_Raw records_

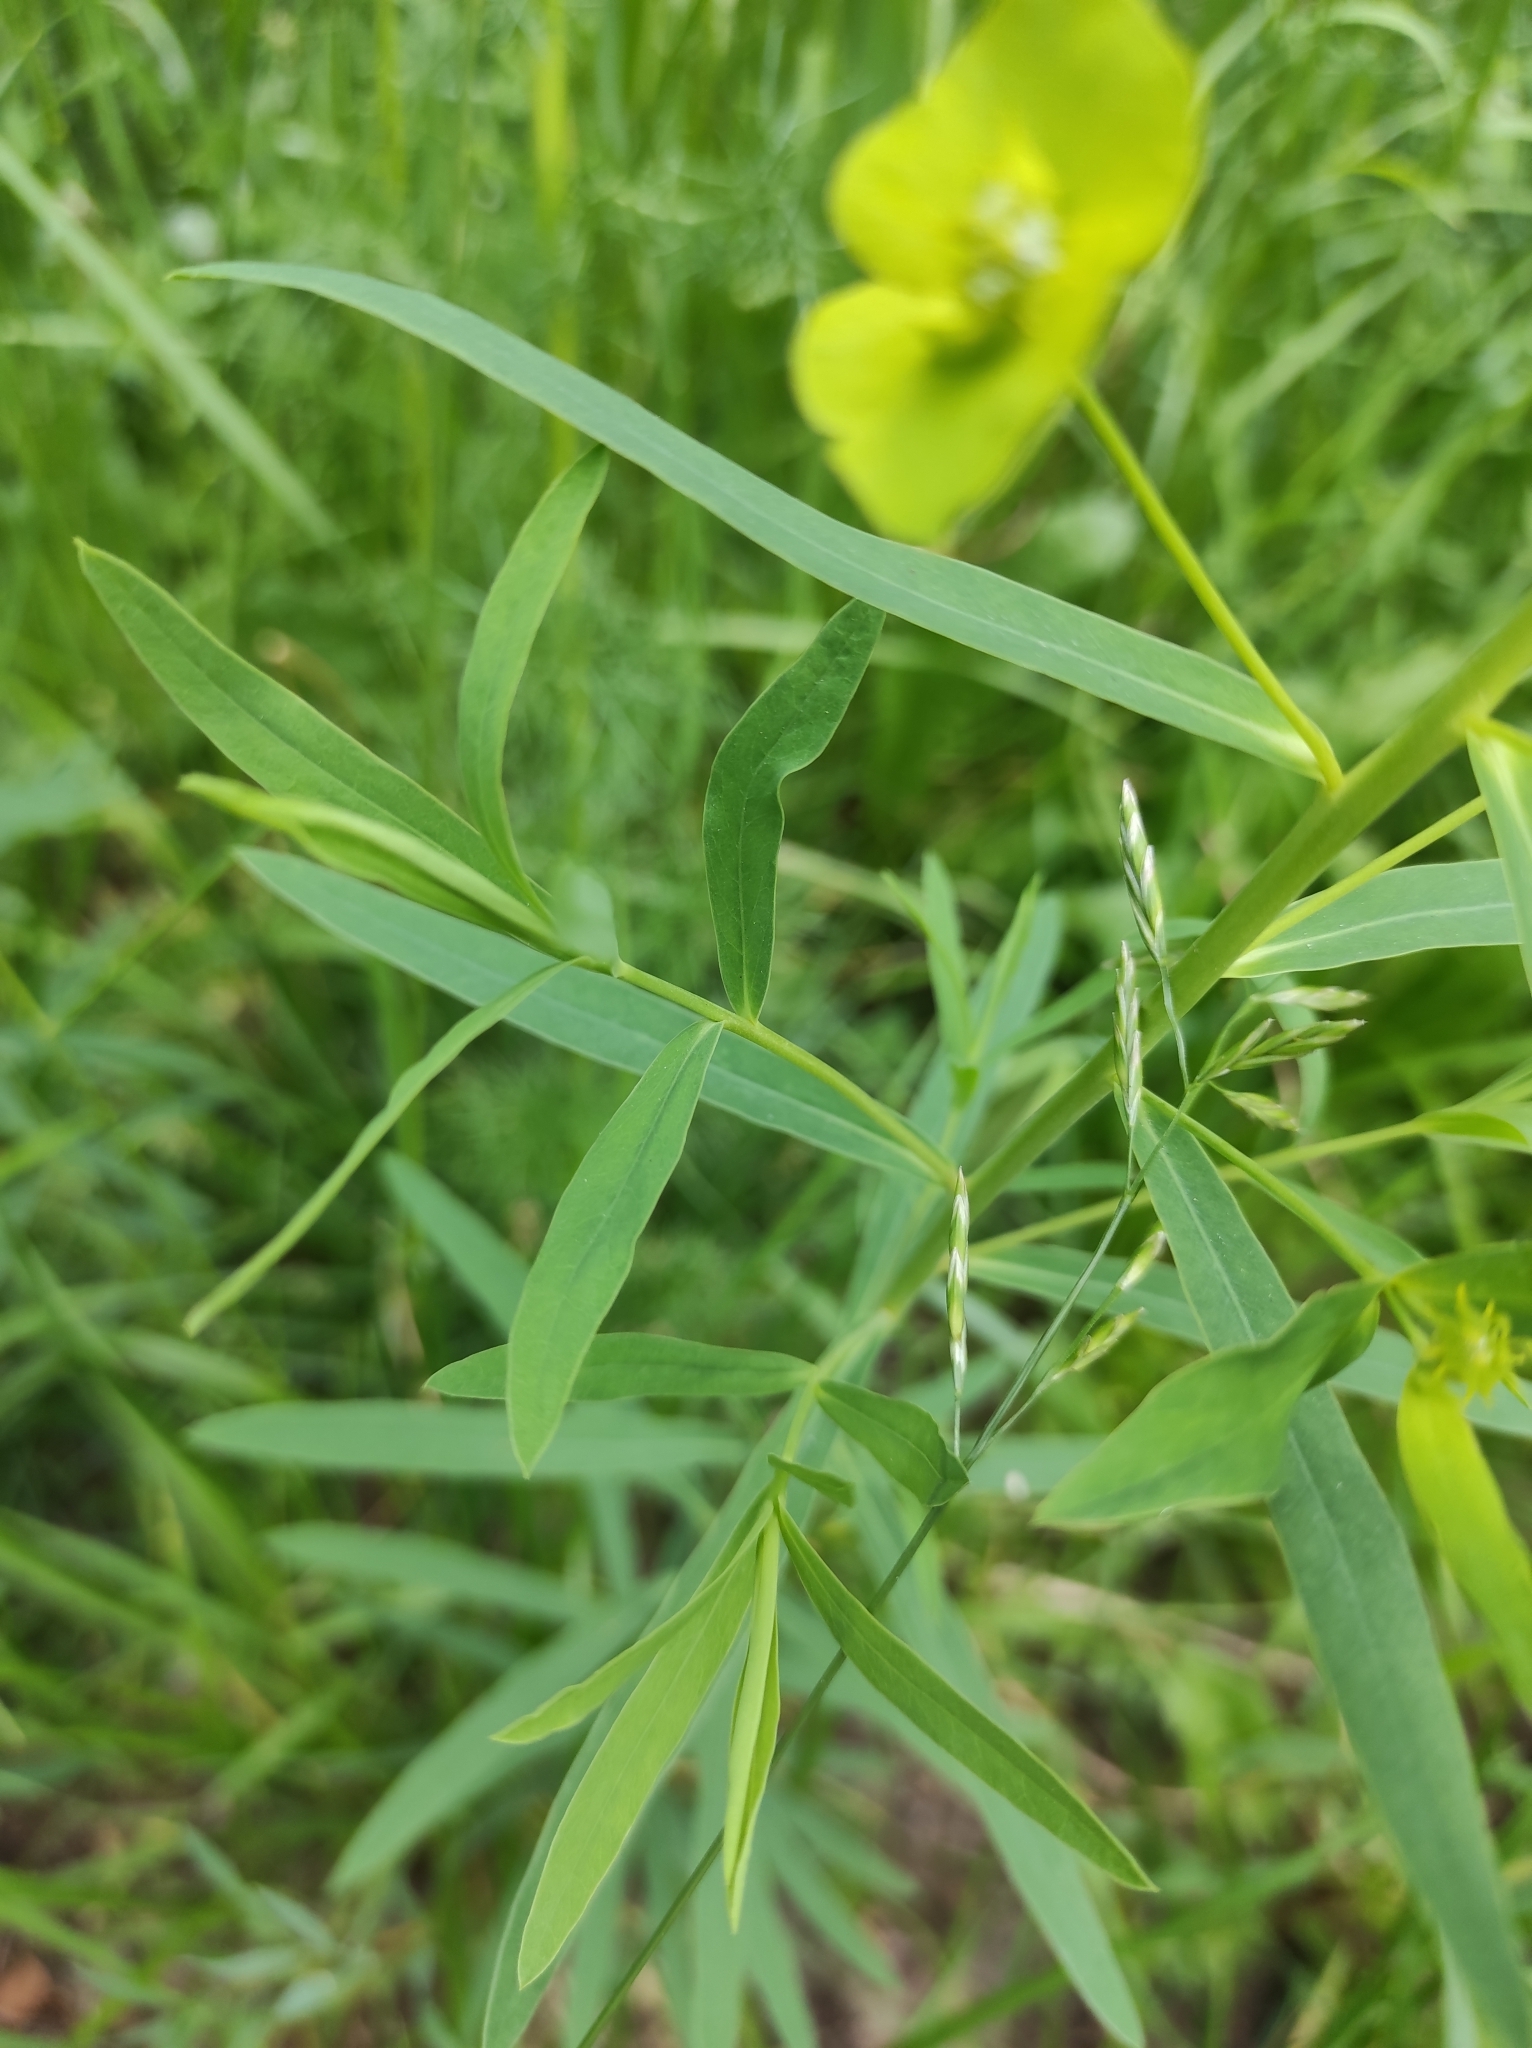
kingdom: Plantae
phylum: Tracheophyta
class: Magnoliopsida
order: Malpighiales
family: Euphorbiaceae
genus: Euphorbia
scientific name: Euphorbia virgata
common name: Leafy spurge
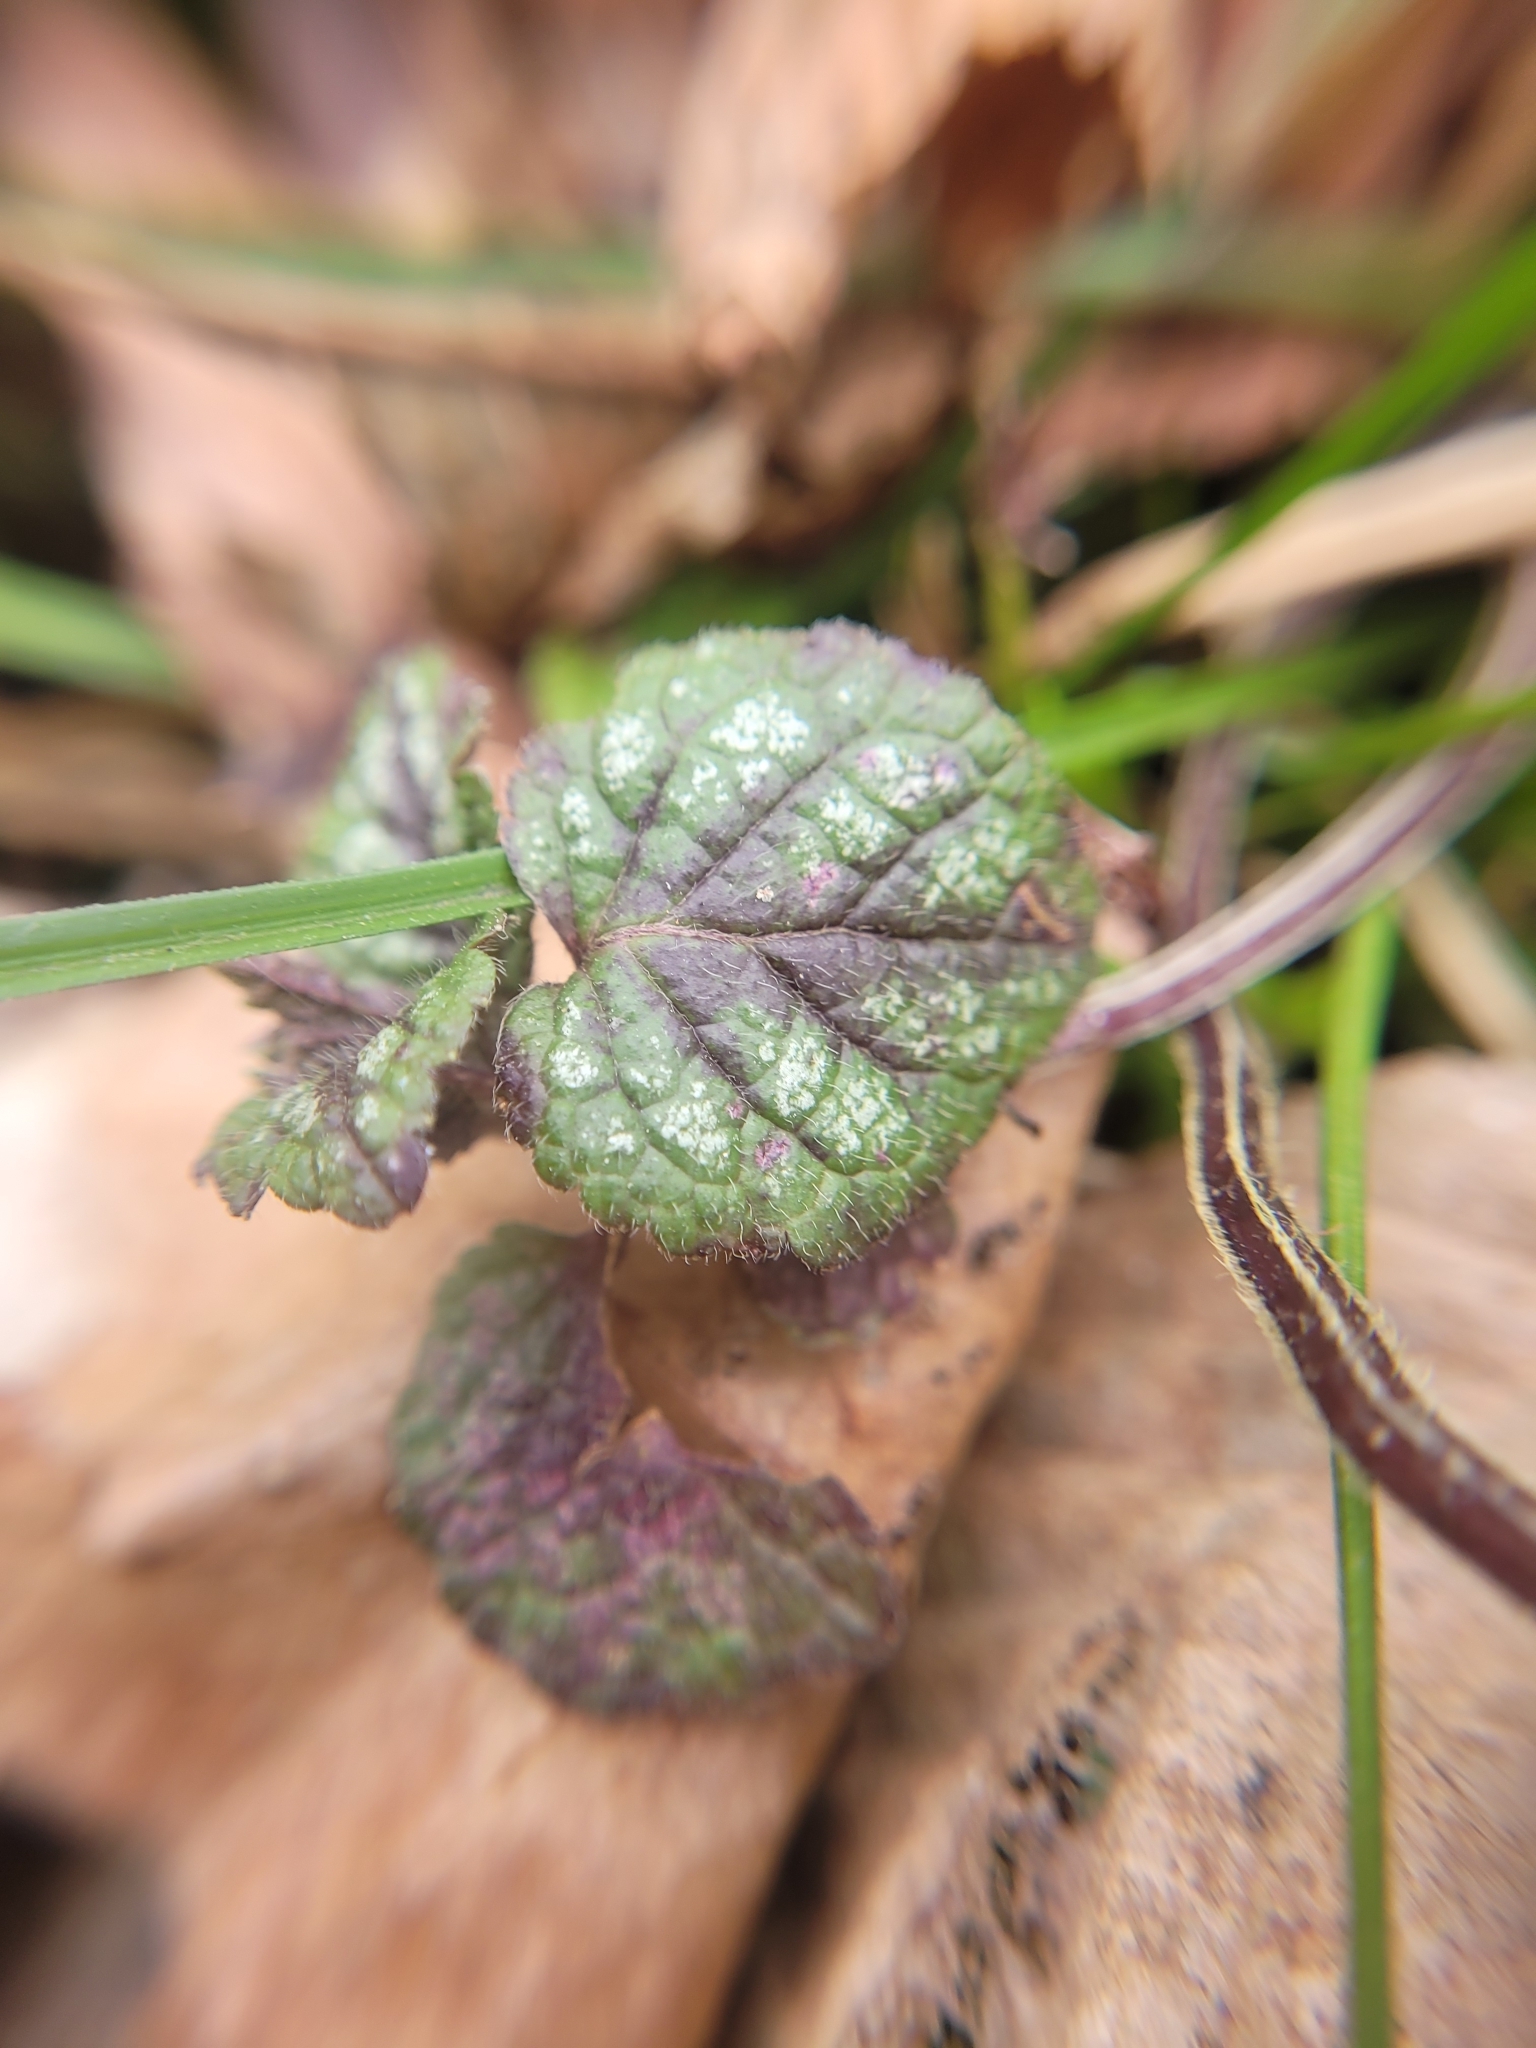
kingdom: Plantae
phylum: Tracheophyta
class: Magnoliopsida
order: Lamiales
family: Lamiaceae
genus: Lamium
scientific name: Lamium galeobdolon
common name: Yellow archangel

_Exercise requirements_
Copy every line of the listing above word for word, and leave the pictures out of your copy.

_Output of the task_
kingdom: Plantae
phylum: Tracheophyta
class: Magnoliopsida
order: Malpighiales
family: Euphorbiaceae
genus: Euphorbia
scientific name: Euphorbia virgata
common name: Leafy spurge
kingdom: Plantae
phylum: Tracheophyta
class: Magnoliopsida
order: Lamiales
family: Lamiaceae
genus: Lamium
scientific name: Lamium galeobdolon
common name: Yellow archangel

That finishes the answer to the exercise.